Em uma experiência com uma população de 20 robôs, cada um foi exposto à própria imagem no espelho e em seguida começou a estudar as formas criadas pelo seu corpo. A cada forma desenvolvida, o robô criava uma palavra para designá-la. Se o robô punha o braço esquerdo na posição horizontal, criava um nome para isso. Cada robô criava uma linguagem própria para suas ações.

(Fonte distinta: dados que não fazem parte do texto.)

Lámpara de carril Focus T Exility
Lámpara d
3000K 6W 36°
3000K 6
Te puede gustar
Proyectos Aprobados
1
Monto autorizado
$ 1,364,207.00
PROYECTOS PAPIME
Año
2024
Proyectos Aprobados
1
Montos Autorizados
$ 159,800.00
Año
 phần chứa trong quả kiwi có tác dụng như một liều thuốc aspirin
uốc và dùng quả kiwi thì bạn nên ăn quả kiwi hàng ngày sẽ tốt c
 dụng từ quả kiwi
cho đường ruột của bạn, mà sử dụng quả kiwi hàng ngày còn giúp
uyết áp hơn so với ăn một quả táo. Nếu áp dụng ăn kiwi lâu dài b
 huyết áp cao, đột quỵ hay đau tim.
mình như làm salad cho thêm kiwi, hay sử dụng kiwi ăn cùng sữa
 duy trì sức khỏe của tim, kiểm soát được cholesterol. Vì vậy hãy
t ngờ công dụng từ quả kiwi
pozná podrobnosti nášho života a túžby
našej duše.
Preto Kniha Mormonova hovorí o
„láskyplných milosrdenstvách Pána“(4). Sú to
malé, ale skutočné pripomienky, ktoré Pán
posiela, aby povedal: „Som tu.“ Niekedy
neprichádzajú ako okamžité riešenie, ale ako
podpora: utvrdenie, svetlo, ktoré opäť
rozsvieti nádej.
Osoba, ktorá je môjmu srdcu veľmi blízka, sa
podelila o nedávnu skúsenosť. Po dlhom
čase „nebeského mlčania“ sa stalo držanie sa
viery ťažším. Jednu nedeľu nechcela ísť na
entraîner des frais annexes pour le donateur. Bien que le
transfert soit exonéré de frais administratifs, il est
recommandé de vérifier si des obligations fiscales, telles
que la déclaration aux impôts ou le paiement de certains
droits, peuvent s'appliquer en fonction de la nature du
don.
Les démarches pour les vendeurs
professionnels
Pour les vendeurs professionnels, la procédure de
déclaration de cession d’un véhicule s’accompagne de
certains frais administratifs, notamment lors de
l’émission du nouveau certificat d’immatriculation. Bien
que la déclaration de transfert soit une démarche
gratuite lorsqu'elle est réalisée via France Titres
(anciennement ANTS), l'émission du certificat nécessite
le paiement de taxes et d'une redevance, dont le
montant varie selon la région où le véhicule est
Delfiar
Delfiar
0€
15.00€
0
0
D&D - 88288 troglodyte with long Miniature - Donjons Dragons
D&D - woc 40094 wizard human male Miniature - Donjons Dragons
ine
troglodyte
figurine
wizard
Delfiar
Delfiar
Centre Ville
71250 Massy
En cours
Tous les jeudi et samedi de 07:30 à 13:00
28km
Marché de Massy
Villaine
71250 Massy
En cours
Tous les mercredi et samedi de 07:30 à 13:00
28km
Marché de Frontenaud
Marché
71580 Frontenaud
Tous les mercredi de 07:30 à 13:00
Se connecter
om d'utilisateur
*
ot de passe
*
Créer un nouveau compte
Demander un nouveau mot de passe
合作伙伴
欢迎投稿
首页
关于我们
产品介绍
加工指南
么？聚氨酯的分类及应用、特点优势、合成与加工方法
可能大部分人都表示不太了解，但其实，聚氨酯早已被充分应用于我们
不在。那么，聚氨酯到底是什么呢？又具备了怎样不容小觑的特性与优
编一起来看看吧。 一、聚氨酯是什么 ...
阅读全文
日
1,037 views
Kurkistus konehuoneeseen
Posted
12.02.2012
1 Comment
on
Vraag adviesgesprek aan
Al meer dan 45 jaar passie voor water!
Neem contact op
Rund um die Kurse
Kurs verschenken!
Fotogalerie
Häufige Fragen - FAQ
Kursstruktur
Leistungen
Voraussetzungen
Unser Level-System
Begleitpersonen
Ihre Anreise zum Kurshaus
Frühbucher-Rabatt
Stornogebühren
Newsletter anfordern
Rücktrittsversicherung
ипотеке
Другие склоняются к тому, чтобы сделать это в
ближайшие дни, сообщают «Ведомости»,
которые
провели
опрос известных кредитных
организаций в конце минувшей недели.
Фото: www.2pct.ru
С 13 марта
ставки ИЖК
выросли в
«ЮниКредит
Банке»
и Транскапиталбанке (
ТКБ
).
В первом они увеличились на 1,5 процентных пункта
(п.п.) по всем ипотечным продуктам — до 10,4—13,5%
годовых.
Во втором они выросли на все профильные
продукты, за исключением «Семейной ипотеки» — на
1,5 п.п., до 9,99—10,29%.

Mas a parte realmente instigante vem a seguir, quando os robôs começaram a interagir. Um robô selecionava uma palavra de seu vocabulário acumulado e pedia a outro que executasse a ação por ela descrita.

É provável que o segundo robô nem fizesse ideia do que lhe estava sendo pedido, e por isso optava aleatoriamente por uma de suas posições. Se o segundo robô fazia a escolha certa, o primeiro confirmava a resposta; caso contrário, mostrava ao segundo robô a posição correspondente à sua palavra.

O segundo robô pode ter atribuído outra palavra àquela ação, e por isso não abandonava a sua escolha de imediato, mas atualizava o vocabulário para incluir a palavra do primeiro robô. Com o avanço das interações, os robôs atribuíam valores ponderados às suas palavras com base no sucesso da comunicação, reduzindo o peso das palavras com as quais a comunicação fracassou.

O que é extraordinário é que, depois de uma semana de interação entre robôs, tendia a emergir uma linguagem comum. Ao se atualizarem e aprenderem continuamente, os robôs desenvolveram uma linguagem própria. Uma linguagem sofisticada o bastante para incluir palavras que representam os conceitos de "direita" e "esquerda".

Essas palavras são o máximo em termos de correspondência direta entre palavra e posição de corpo. Existir qualquer convergência já seria muito interessante, mas o que realmente me impressiona é que os robôs dispõem de uma nova linguagem, que eles compreendem, mas que os pesquisadores não sabem o que significa, até que ao final da semana decodifiquem o significado das novas palavras.

Turing talvez se sentisse desapontado por, em seu centenário, ainda não existirem máquinas capazes de passarem por humanos, mas creio que haveria de se entusiasmar com o novo rumo da inteligência artificial.

A comunidade da inteligência artificial já não está obcecada com a reprodução da inteligência humana, produto de milhões de anos de evolução, mas sim com a evolução de algo realmente novo e potencialmente muito mais interessante.

Nota
Texto originalmente publicado no jornal britânico "The Observer".